The hopped-up electrons inside the zone and the energetic protons emanating from the sun disrupted an estimated 60 percent of operational near-Earth satellites, he said. The powerful solar events also temporarily increased the volume of the solar system, or heliosphere, by 30 percent about eight months after the storms reached Earth. The storm effects were observed by spacecraft monitoring Mars, Jupiter and Saturn, said Baker.
Extreme space weather cropped up again over Earth when several solar storms pummeled Earth's magnetosphere in July 2004, said Baker. "The space environment has remained hot now for several years, and we just had a very powerful set of solar storms in January 2005," he said. "We can't afford to let our guard down when operating spacecraft in the near-Earth environment."
Scientists are particularly concerned about the disruption of signals from a constellation of 24 Global Positioning System satellites, which orbit at roughly 10,000 miles above Earth and are regularly used to track the position of aircraft within inches as they move about the skies, he said.

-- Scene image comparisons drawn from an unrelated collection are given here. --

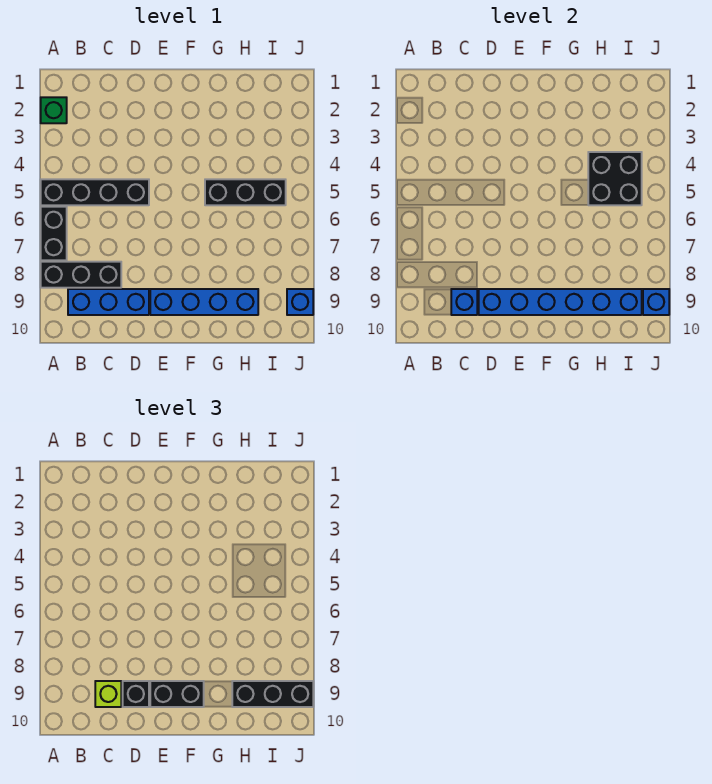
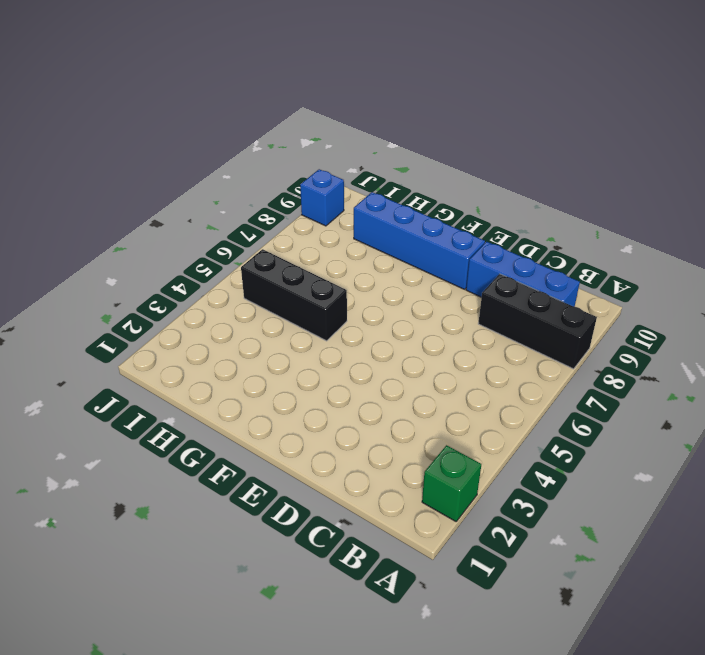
none -> black 1x4 brick [41,179,149,205]
none -> black 1x2 brick [41,207,67,260]
none -> blue 1x1 brick [451,289,477,315]

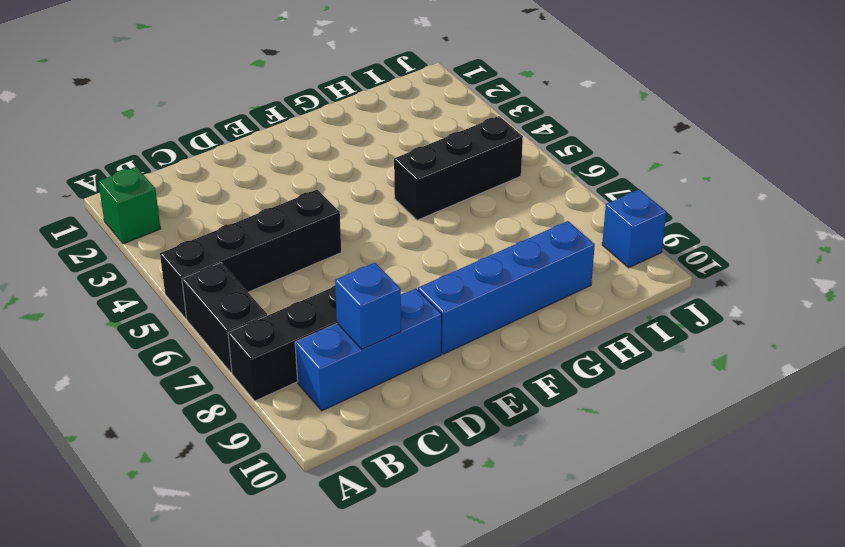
none -> blue 1x6 brick [479,289,642,315]
none -> black 2x2 brick [588,152,642,205]
none -> blue 1x1 brick [643,289,669,315]

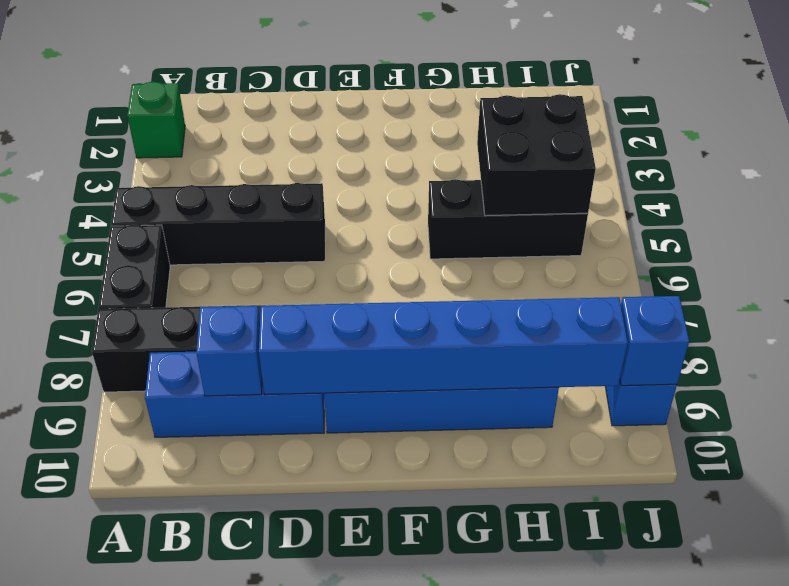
none -> lime 1x1 brick [95,681,121,707]
none -> black 1x1 brick [123,681,149,707]
none -> black 1x2 brick [150,681,204,707]

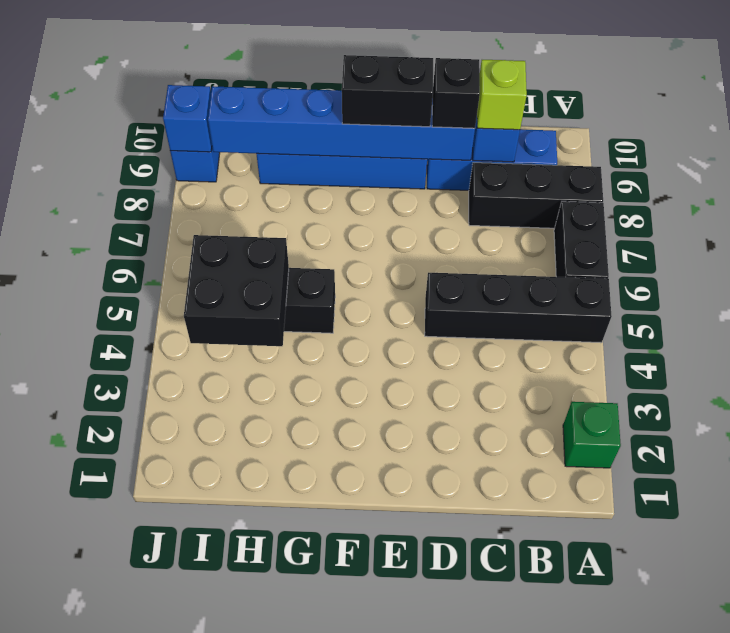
none -> black 1x3 brick [232,681,313,707]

The Halloween storms caused a temporary disruption of airline navigation systems by scrambling GPS communications, causing anxious moments for air traffic controllers, Baker said.
Scientists have come a long way in understanding the physics of space weather since 1859, when a solar storm known as the "Carrington Event" slammed into Earth's environment, he said. The famous event disrupted telegraph communications worldwide and even allowed New England residents to read newspapers by the light of Earth's supercharged aurora.
"We are more dependent than ever on technology, and therefore more susceptible to the effects of space weather," Baker said. "But scientists and engineers have made great strides in recent decades regarding this phenomenon. We understand much more about what is happening and can build more robust systems to withstand the effects."